SUPPLIED MATERIAL: Begin

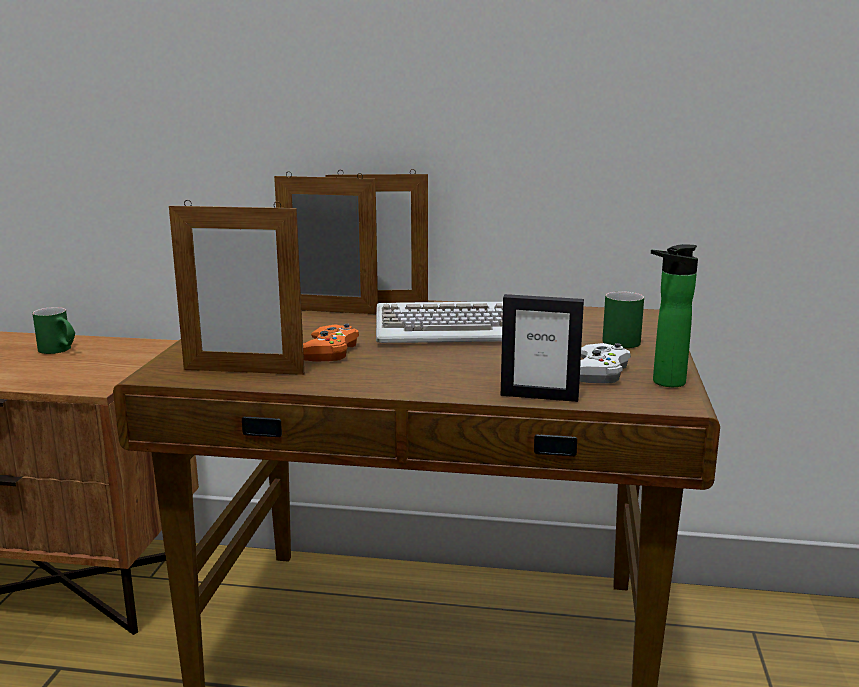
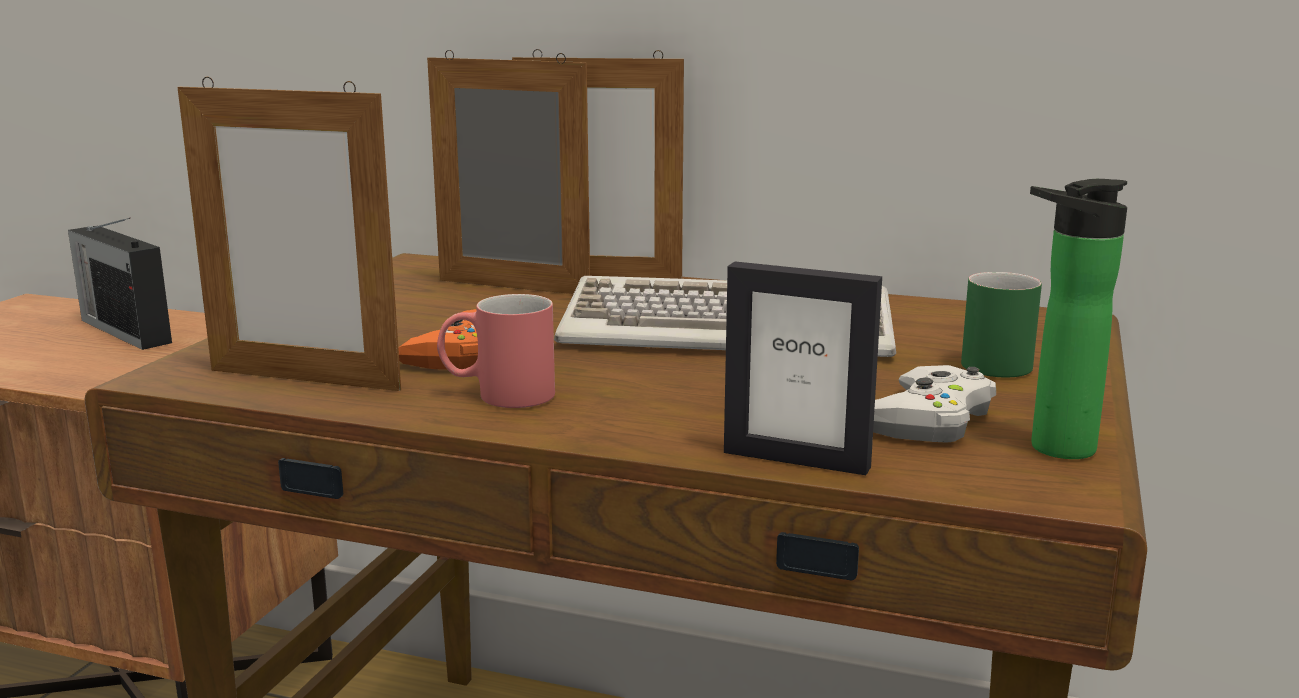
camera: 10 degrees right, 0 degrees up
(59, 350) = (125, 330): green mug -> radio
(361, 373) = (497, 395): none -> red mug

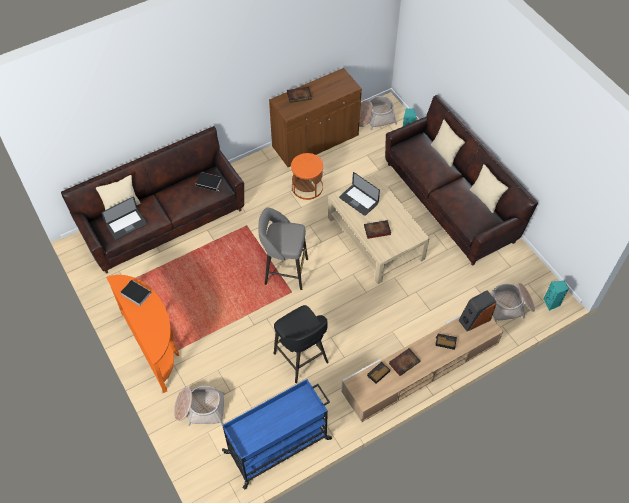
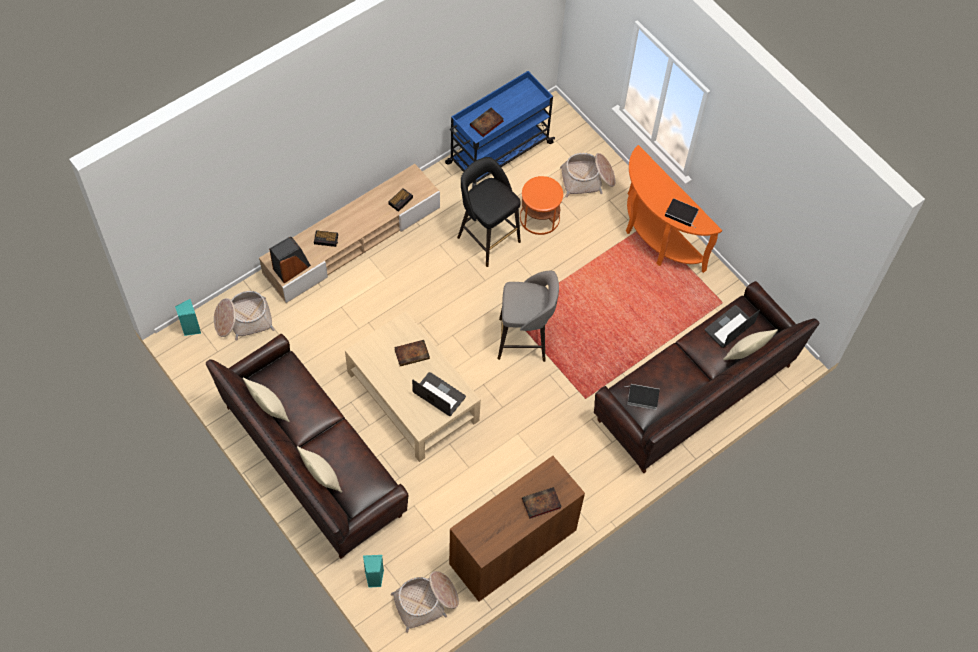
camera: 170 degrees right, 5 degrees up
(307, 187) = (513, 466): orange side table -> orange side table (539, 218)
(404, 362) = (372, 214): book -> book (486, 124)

SUPPLIED MATERIAL: End
SUPPLIED MATERIAL: Begin

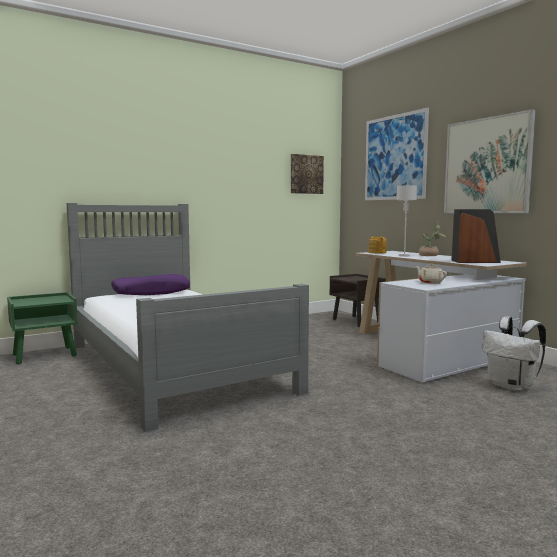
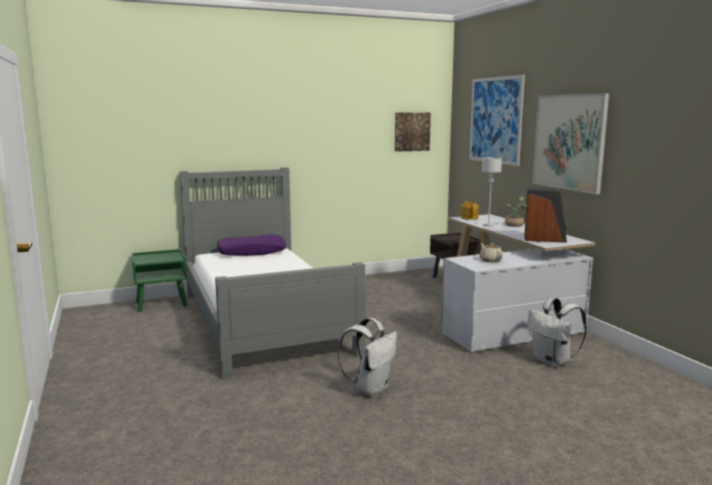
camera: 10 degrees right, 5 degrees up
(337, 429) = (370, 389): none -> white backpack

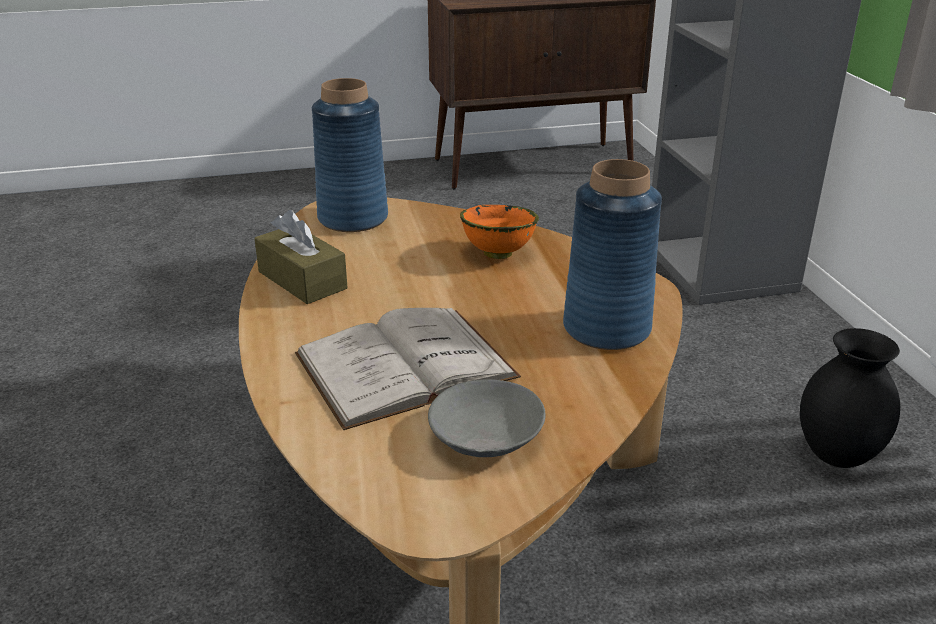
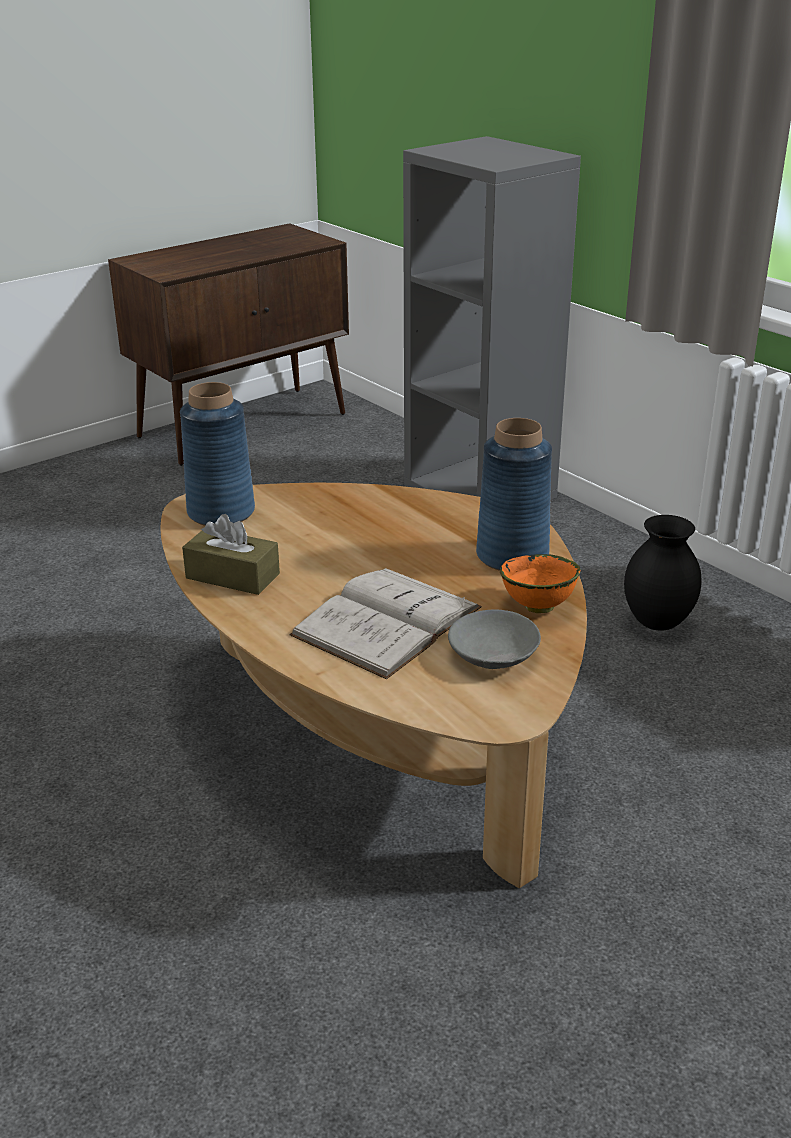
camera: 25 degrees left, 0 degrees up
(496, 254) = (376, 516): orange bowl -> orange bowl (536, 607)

SUPPLIED MATERIAL: End

# AIM OF THE EXERCISE
How many lines in the records hold the string "orange"? The number alone is the answer.

# TASK OUTPUT
2